Optimal DC Source Influence on Selective Harmonic Elimination in Multilevel Inverters Using Teaching–Learning-Based Optimization

Abstract

This paper presents an optimization method for selective harmonic elimination in a cascaded multilevel inverter using teaching–learning-based optimization (TLBO). The main objective in selective harmonic elimination (SHE) strategy is to eliminate low-order harmonics by solving nonlinear equations and reaching optimal solution, while the fundamental component is satisfied. In this paper, in one side, the influence of optimal dc sources is investigated to reach the SHE goal, and in another side, comparing optimization methods is considered. In this paper, the TLBO as a recently emerged nature-inspired algorithm is presented to provide better results for the SHE in comparison with genetic algorithm, artificial bee colony, imperialistic competitive algorithm, harmony search, ant colony optimization, particle swarm optimization, and differential evolution.

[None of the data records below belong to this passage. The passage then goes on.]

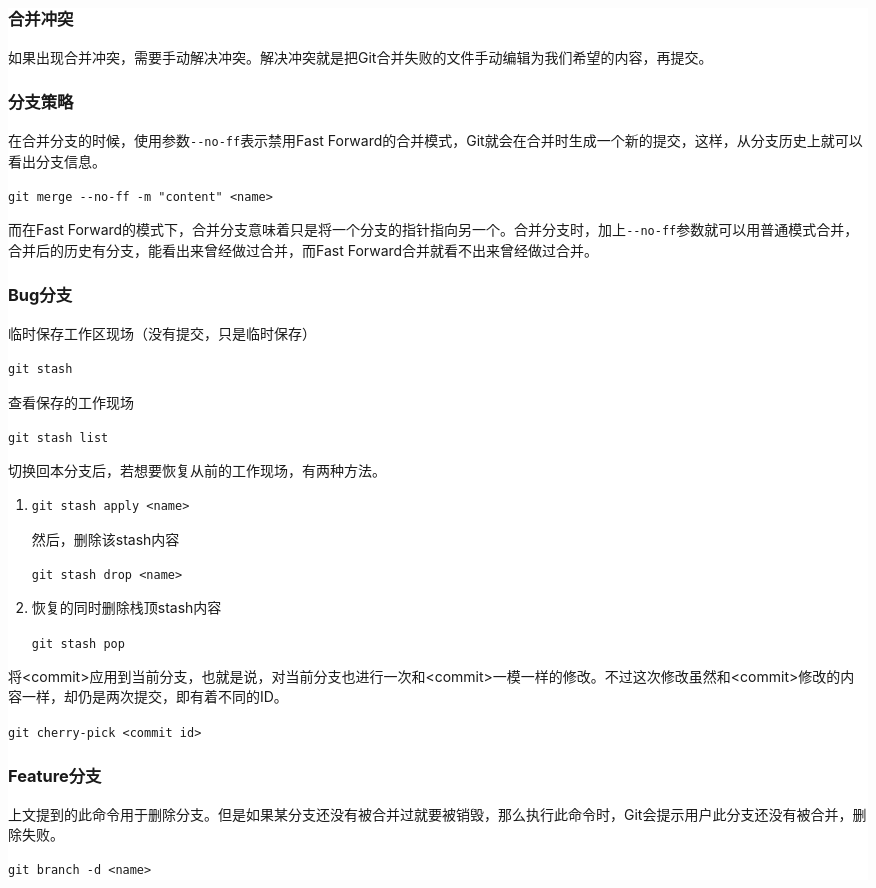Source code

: ### 合并冲突

如果出现合并冲突，需要手动解决冲突。解决冲突就是把Git合并失败的文件手动编辑为我们希望的内容，再提交。

### 分支策略

在合并分支的时候，使用参数`--no-ff`表示禁用Fast Forward的合并模式，Git就会在合并时生成一个新的提交，这样，从分支历史上就可以看出分支信息。

```shell
git merge --no-ff -m "content" <name>
```

而在Fast Forward的模式下，合并分支意味着只是将一个分支的指针指向另一个。合并分支时，加上`--no-ff`参数就可以用普通模式合并，合并后的历史有分支，能看出来曾经做过合并，而Fast Forward合并就看不出来曾经做过合并。

### Bug分支

临时保存工作区现场（没有提交，只是临时保存）

```shell
git stash
```

查看保存的工作现场

```shell
git stash list
```

切换回本分支后，若想要恢复从前的工作现场，有两种方法。

1. ```shell
   git stash apply <name>
   ```

   然后，删除该stash内容

   ```shell
   git stash drop <name>
   ```

2. 恢复的同时删除栈顶stash内容
   
   ```shell
   git stash pop
   ```
   

将\<commit\>应用到当前分支，也就是说，对当前分支也进行一次和\<commit\>一模一样的修改。不过这次修改虽然和\<commit\>修改的内容一样，却仍是两次提交，即有着不同的ID。

```shell
git cherry-pick <commit id>
```

### Feature分支

上文提到的此命令用于删除分支。但是如果某分支还没有被合并过就要被销毁，那么执行此命令时，Git会提示用户此分支还没有被合并，删除失败。

```shell
git branch -d <name>
```
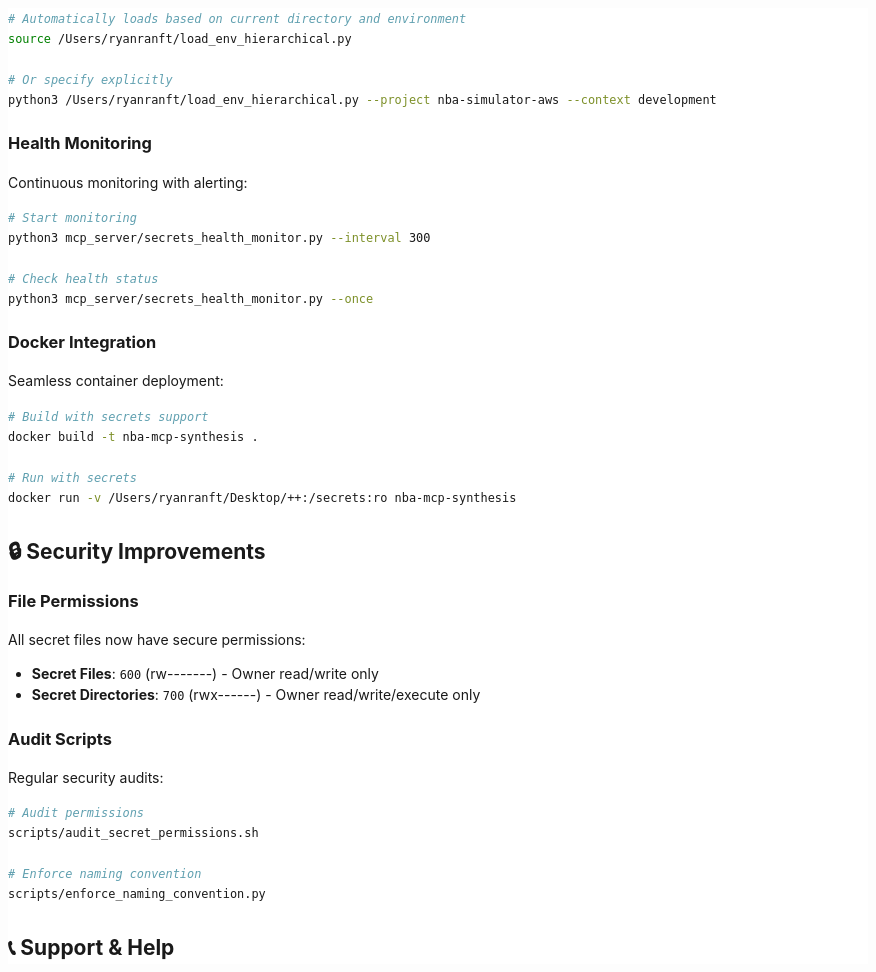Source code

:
 ```bash
# Automatically loads based on current directory and environment
source /Users/ryanranft/load_env_hierarchical.py

# Or specify explicitly
python3 /Users/ryanranft/load_env_hierarchical.py --project nba-simulator-aws --context development
```

### Health Monitoring

Continuous monitoring with alerting:

```bash
# Start monitoring
python3 mcp_server/secrets_health_monitor.py --interval 300

# Check health status
python3 mcp_server/secrets_health_monitor.py --once
```

### Docker Integration

Seamless container deployment:

```bash
# Build with secrets support
docker build -t nba-mcp-synthesis .

# Run with secrets
docker run -v /Users/ryanranft/Desktop/++:/secrets:ro nba-mcp-synthesis
```

## 🔒 Security Improvements

### File Permissions

All secret files now have secure permissions:

- **Secret Files**: `600` (rw-------) - Owner read/write only
- **Secret Directories**: `700` (rwx------) - Owner read/write/execute only

### Audit Scripts

Regular security audits:

```bash
# Audit permissions
scripts/audit_secret_permissions.sh

# Enforce naming convention
scripts/enforce_naming_convention.py
```

## 📞 Support & Help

For better comparison of those methods and influence of optimal dc sources, 5-, 9-, and 15-level inverters are chosen and MATLAB software is used for optimization. Simulation results show the superiority of TLBO, higher precision and probability of convergence than other mentioned algorithms. Finally, to validate the influence of optimal dc sources and the accuracy of TLBO results, the experimental setup is conducted for a 5-level cascaded H-bridge inverter with optimal dc sources.